── Texte à lire ──
Tout cela serait logique si la société civile n’en avait cure. Mais, alors même qu’il faut déplorer un désintérêt croissant du politique, le Grenelle a créé une population significative de cadres, hauts fonctionnaires, syndicalistes, universitaires, journalistes et dirigeants associatifs, qui partagent désormais le constat d’une nécessité de changer de modèle, et surtout le sentiment à le faire en grand et sans trop tarder si nous voulons éviter des lendemains qui déchantent fortement. Bien entendu, cet accord sur l’objectif n’empêche pas des oppositions frontales sur les moyens, mais c’est un acquis majeur que de s’être déplacé du « pourquoi » au « comment » pour une fraction non nulle des gens qui pèsent sur la décision publique.
Nous avons bien fait quelques erreurs de jeunesse dans ce début de parcours, comme de subventionner massivement le photovoltaïque ou les achats de voitures pas si économes que cela, mais gardons nous de jeter le bébé avec l’eau du bain (dont la température monte !) : en de nombreux endroits, cet exercice inédit de la première partie du mandat a créé un choc salutaire sur l’ampleur du défi, a permis l’apparition de méthodes de gestion et de débats économiques sur les moyens, a conforté des positions et des budgets dans les organigrammes, bref a rendu le sujet environnemental sérieux, et de tout cela il reste assurément quelque chose.
Et c’est au moment où la population de « décideurs ordinaires » – publics ou privés – qui a envie d’entendre parler de la réponse au défi n’a jamais été aussi nombreuse, que le monde politique démissionne. A-t-il pris peur devant ce qu’il a compris, laissant finalement au monde civil le soin d’avoir du courage à sa place ? N’a-t-il rien compris du tout, et confondu la physique éternelle avec un effet de mode ? Est-il persuadé que les problèmes ne commenceront qu’après le décès du dernier d’entre eux ? Alors que nous nous apprêtons à vivre une des dernières élections présidentielles avant le début de la grande contraction énergétique européenne, cette indigence est lourde de menaces.
───
── Extraits de données ──
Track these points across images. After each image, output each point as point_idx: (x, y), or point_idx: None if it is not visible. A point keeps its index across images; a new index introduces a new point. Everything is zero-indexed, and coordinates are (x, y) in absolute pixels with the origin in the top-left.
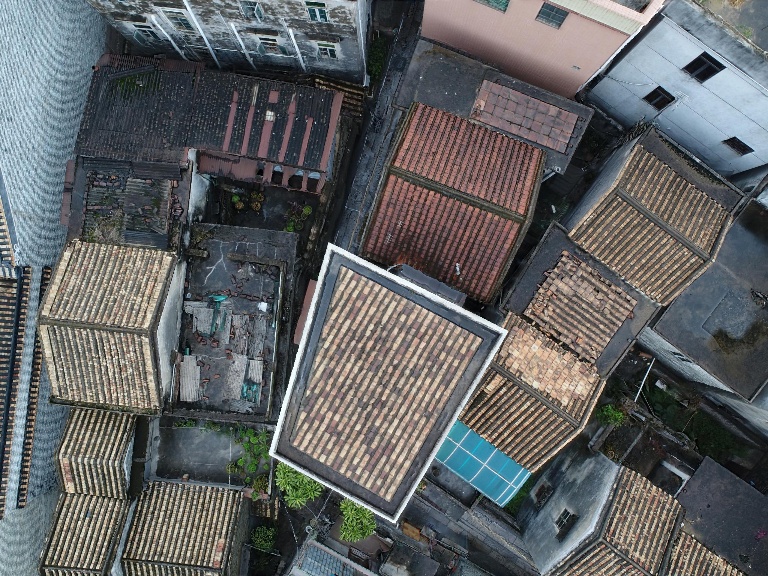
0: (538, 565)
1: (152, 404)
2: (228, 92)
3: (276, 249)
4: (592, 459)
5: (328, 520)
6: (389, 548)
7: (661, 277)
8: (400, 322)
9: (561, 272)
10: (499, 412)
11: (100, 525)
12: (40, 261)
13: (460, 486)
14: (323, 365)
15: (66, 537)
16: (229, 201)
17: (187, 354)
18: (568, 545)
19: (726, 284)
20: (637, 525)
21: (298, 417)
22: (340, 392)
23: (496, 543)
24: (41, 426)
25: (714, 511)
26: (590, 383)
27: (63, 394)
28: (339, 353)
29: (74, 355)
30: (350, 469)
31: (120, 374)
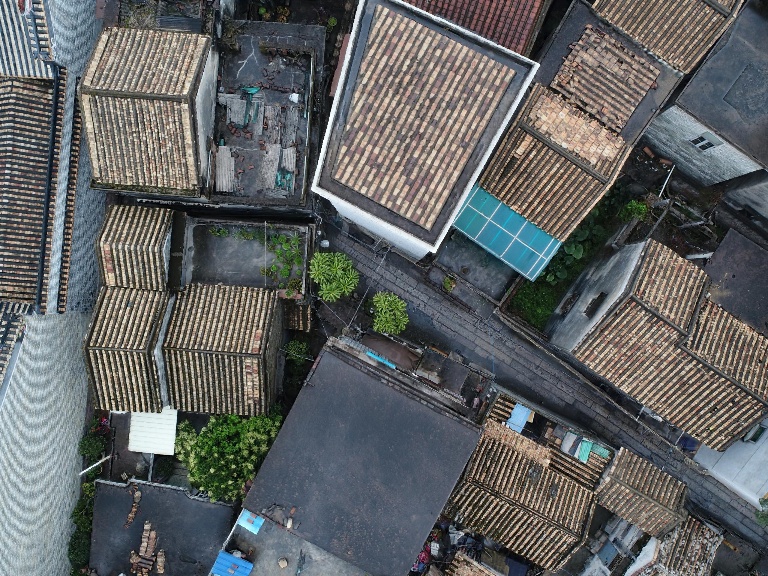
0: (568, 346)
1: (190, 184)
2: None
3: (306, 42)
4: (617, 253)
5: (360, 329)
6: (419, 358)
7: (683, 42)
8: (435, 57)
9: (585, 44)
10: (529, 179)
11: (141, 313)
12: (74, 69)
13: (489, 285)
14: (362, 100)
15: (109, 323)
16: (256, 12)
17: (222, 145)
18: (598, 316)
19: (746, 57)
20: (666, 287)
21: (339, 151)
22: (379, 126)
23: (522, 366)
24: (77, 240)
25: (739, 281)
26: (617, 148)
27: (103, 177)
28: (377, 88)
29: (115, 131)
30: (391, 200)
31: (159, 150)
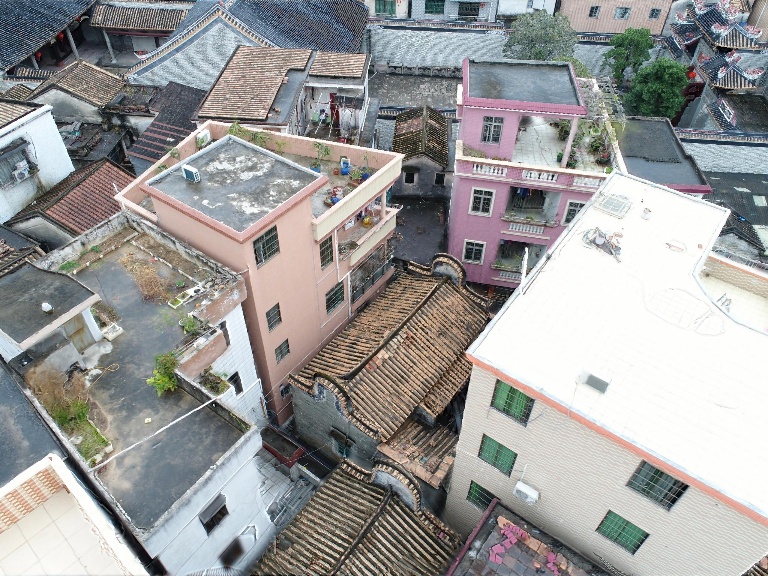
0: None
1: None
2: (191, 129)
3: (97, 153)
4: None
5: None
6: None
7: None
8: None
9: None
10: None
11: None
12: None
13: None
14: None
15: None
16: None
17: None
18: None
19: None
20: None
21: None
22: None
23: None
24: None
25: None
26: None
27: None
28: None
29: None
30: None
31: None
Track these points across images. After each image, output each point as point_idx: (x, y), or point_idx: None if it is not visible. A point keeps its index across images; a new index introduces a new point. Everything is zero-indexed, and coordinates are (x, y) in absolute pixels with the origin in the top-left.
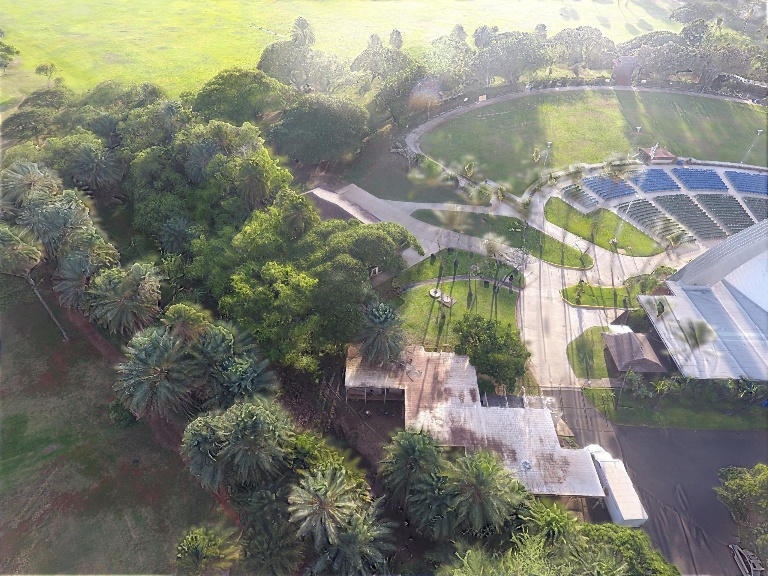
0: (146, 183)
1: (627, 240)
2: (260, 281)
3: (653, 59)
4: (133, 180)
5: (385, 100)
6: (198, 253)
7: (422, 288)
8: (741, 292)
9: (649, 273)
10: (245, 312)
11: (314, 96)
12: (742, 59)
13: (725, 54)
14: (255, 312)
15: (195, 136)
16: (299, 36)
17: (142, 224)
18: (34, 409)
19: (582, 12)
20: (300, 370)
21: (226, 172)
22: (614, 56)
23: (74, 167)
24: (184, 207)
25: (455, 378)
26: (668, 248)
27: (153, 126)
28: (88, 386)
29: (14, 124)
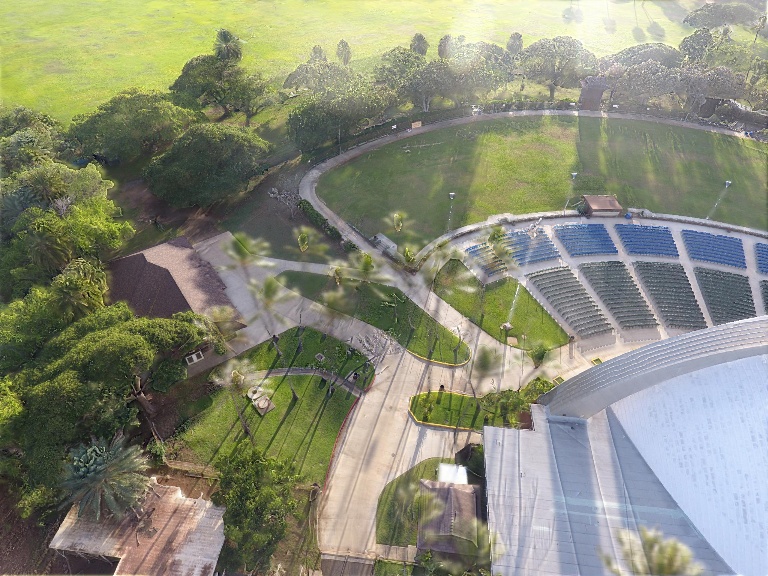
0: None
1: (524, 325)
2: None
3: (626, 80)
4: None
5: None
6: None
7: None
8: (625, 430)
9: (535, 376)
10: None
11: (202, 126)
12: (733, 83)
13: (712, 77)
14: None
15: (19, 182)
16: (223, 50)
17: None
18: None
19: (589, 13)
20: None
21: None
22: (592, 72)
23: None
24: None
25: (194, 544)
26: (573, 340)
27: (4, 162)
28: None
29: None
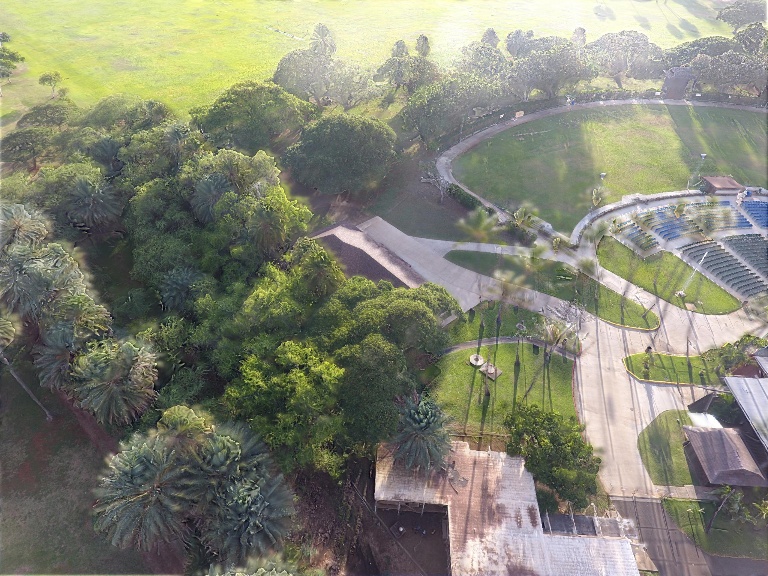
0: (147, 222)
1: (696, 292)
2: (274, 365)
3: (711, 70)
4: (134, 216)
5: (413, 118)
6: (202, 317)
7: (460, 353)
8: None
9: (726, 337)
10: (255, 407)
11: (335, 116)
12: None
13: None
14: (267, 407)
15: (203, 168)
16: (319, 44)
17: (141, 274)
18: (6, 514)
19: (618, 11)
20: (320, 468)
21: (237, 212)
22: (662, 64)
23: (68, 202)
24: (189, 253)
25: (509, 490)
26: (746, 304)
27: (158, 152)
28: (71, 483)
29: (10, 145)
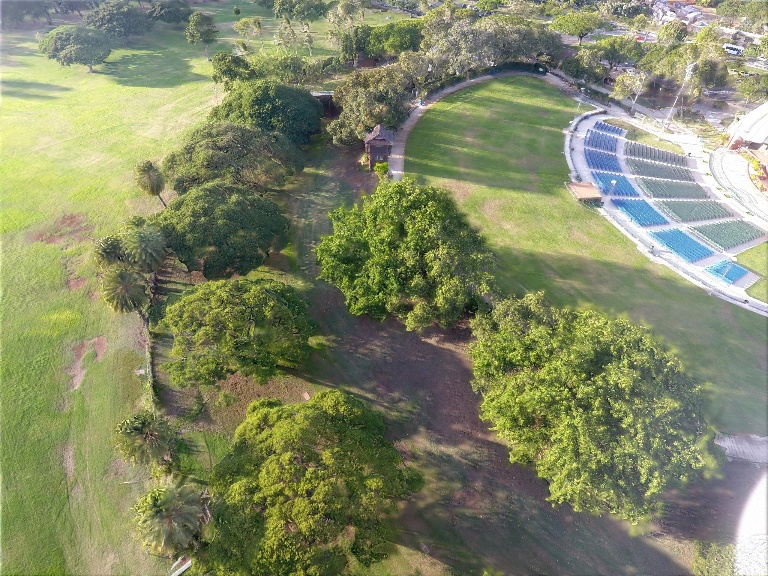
───
*Série d'exercices*.
1) Reproduisez sans rien changer le passage de l'extrait sur le Grenelle qui commence par « Nous avons bien » et se poursuit jusqu'à « assurément quelque chose. ».
2) Répondez aux questions suivantes à l'aide de l'extrait sur le Grenelle.
(a) Quelles deux mesures sont présentées comme des erreurs de jeunesse ?
(b) D'où et vers quoi une fraction des gens qui pèsent sur la décision publique s'est-elle déplacée ?
(c) Que nous apprêtons-nous à vivre, selon la dernière phrase ?
3) Indiquez si chacune des affirmations suivantes s'accorde avec l'extrait sur le Grenelle.
(a) L'accord sur l'objectif a fait disparaître les oppositions sur les moyens.
(b) Le Grenelle a rendu le sujet environnemental sérieux.
(c) Le monde politique s'engage davantage au moment où les décideurs ordinaires veulent entendre parler du défi.
Les enregistrements ne jouent aucun rôle ici.

*Corrigé des exercices*.
1)
Nous avons bien fait quelques erreurs de jeunesse dans ce début de parcours, comme de subventionner massivement le photovoltaïque ou les achats de voitures pas si économes que cela, mais gardons nous de jeter le bébé avec l’eau du bain (dont la température monte !) : en de nombreux endroits, cet exercice inédit de la première partie du mandat a créé un choc salutaire sur l’ampleur du défi, a permis l’apparition de méthodes de gestion et de débats économiques sur les moyens, a conforté des positions et des budgets dans les organigrammes, bref a rendu le sujet environnemental sérieux, et de tout cela il reste assurément quelque chose.

2)
(a) Subventionner massivement le photovoltaïque et subventionner les achats de voitures pas si économes que cela.
(b) Du « pourquoi » au « comment ».
(c) Une des dernières élections présidentielles avant le début de la grande contraction énergétique européenne.

3)
(a) Non : « cet accord sur l’objectif n’empêche pas des oppositions frontales sur les moyens ».
(b) Oui : « bref a rendu le sujet environnemental sérieux ».
(c) Non : « que le monde politique démissionne ».